**GIVEN TEXT:**
»»

Fiber Bragg gratings stretch metro applications

by Changzun Zhou, Peter Chan, Jian Yang, and Peter Kung

Effective deployment of tunable filters will help reduce the cost of metro networks. Fiber Bragg grating filters based on thermomechanical, piezoelectrical, and actuator/stepper motor stretching techniques are promising means of achieving tunability.

The conventional WDM architecture for metro network systems, in which each node is equipped with scores of lasers, is too costly to be realistic. One potentially successful architecture is a structure of multiple logical rings based on simple wavelength tuning.¹ The logical ring network can be easily reconfigured without physically altering existing network components, and has practical potential to reduce overall cost of operations while increasing performance. Such a network would be enabled by several critical elements: switches, tunable lasers, low-cost broadband optical amplifiers, and tunable filters—among which tunable fiber Bragg grating (FBG) filters are an integral part of the solution.

Fiber Bragg gratings are wavelength-selective, reflective filters with steep spectral profiles, created by exposing a core of germanium-doped silica fiber to ultraviolet light through a phase mask (see Fig. 1). The resulting interference pattern is recorded as a periodic index change along the fiber (see Fig. 2). The two inventing organizations of FBG technology, Communications Research Centre and United Technologies, license the technology to about 30 companies, supporting a large variety of Telcordia-qualified products such as pump lockers, WDM filters, gain-flattening filters, and dispersion-compensation filters. Fiber Bragg gratings are considered a mature technology and have been deployed in high-reliability submarine networks and long-haul applications.

««

**ACTION ITEM A:**
Could you return all the rows below word for word, leaving the pictures out?

**DATA FOR ANALYSIS:**
»»

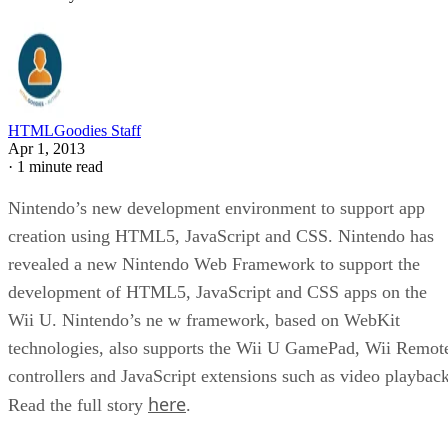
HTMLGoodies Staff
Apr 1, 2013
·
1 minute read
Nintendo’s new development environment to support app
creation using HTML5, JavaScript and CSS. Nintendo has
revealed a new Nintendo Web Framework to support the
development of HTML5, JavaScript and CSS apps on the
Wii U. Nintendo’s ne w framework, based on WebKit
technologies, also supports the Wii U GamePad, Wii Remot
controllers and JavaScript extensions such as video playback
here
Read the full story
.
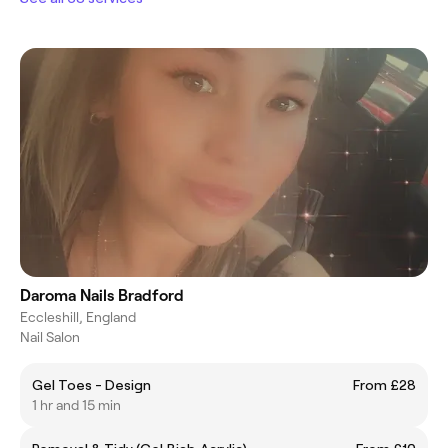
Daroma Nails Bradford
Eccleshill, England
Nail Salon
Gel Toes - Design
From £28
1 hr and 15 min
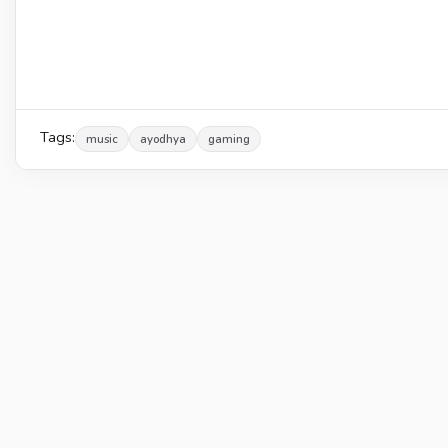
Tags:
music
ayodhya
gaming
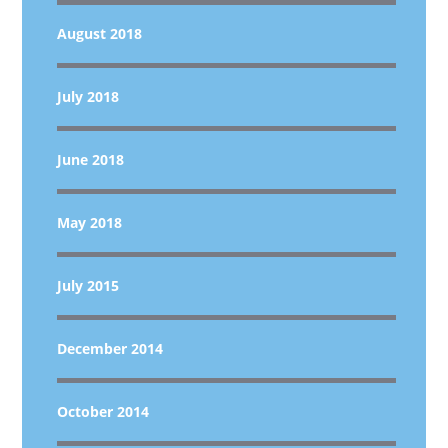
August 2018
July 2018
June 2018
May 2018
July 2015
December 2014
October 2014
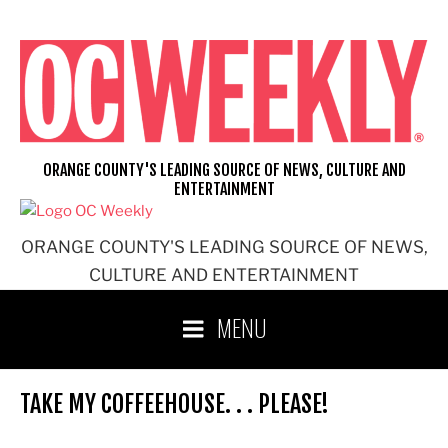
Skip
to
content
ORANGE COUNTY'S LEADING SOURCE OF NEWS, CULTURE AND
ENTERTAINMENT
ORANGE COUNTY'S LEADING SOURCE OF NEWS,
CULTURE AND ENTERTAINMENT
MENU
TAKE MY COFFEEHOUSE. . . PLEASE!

««

**ACTION ITEM B:**
Can you retype the fiber Bragg grating article above in full, without changing a single character?

**EXERCISE RESULT A:**
HTMLGoodies Staff
Apr 1, 2013
·
1 minute read
Nintendo’s new development environment to support app
creation using HTML5, JavaScript and CSS. Nintendo has
revealed a new Nintendo Web Framework to support the
development of HTML5, JavaScript and CSS apps on the
Wii U. Nintendo’s ne w framework, based on WebKit
technologies, also supports the Wii U GamePad, Wii Remot
controllers and JavaScript extensions such as video playback
here
Read the full story
.
Daroma Nails Bradford
Eccleshill, England
Nail Salon
Gel Toes - Design
From £28
1 hr and 15 min
Tags:
music
ayodhya
gaming
August 2018
July 2018
June 2018
May 2018
July 2015
December 2014
October 2014
Skip
to
content
ORANGE COUNTY'S LEADING SOURCE OF NEWS, CULTURE AND
ENTERTAINMENT
ORANGE COUNTY'S LEADING SOURCE OF NEWS,
CULTURE AND ENTERTAINMENT
MENU
TAKE MY COFFEEHOUSE. . . PLEASE!

**EXERCISE RESULT B:**
Fiber Bragg gratings stretch metro applications

by Changzun Zhou, Peter Chan, Jian Yang, and Peter Kung

Effective deployment of tunable filters will help reduce the cost of metro networks. Fiber Bragg grating filters based on thermomechanical, piezoelectrical, and actuator/stepper motor stretching techniques are promising means of achieving tunability.

The conventional WDM architecture for metro network systems, in which each node is equipped with scores of lasers, is too costly to be realistic. One potentially successful architecture is a structure of multiple logical rings based on simple wavelength tuning.¹ The logical ring network can be easily reconfigured without physically altering existing network components, and has practical potential to reduce overall cost of operations while increasing performance. Such a network would be enabled by several critical elements: switches, tunable lasers, low-cost broadband optical amplifiers, and tunable filters—among which tunable fiber Bragg grating (FBG) filters are an integral part of the solution.

Fiber Bragg gratings are wavelength-selective, reflective filters with steep spectral profiles, created by exposing a core of germanium-doped silica fiber to ultraviolet light through a phase mask (see Fig. 1). The resulting interference pattern is recorded as a periodic index change along the fiber (see Fig. 2). The two inventing organizations of FBG technology, Communications Research Centre and United Technologies, license the technology to about 30 companies, supporting a large variety of Telcordia-qualified products such as pump lockers, WDM filters, gain-flattening filters, and dispersion-compensation filters. Fiber Bragg gratings are considered a mature technology and have been deployed in high-reliability submarine networks and long-haul applications.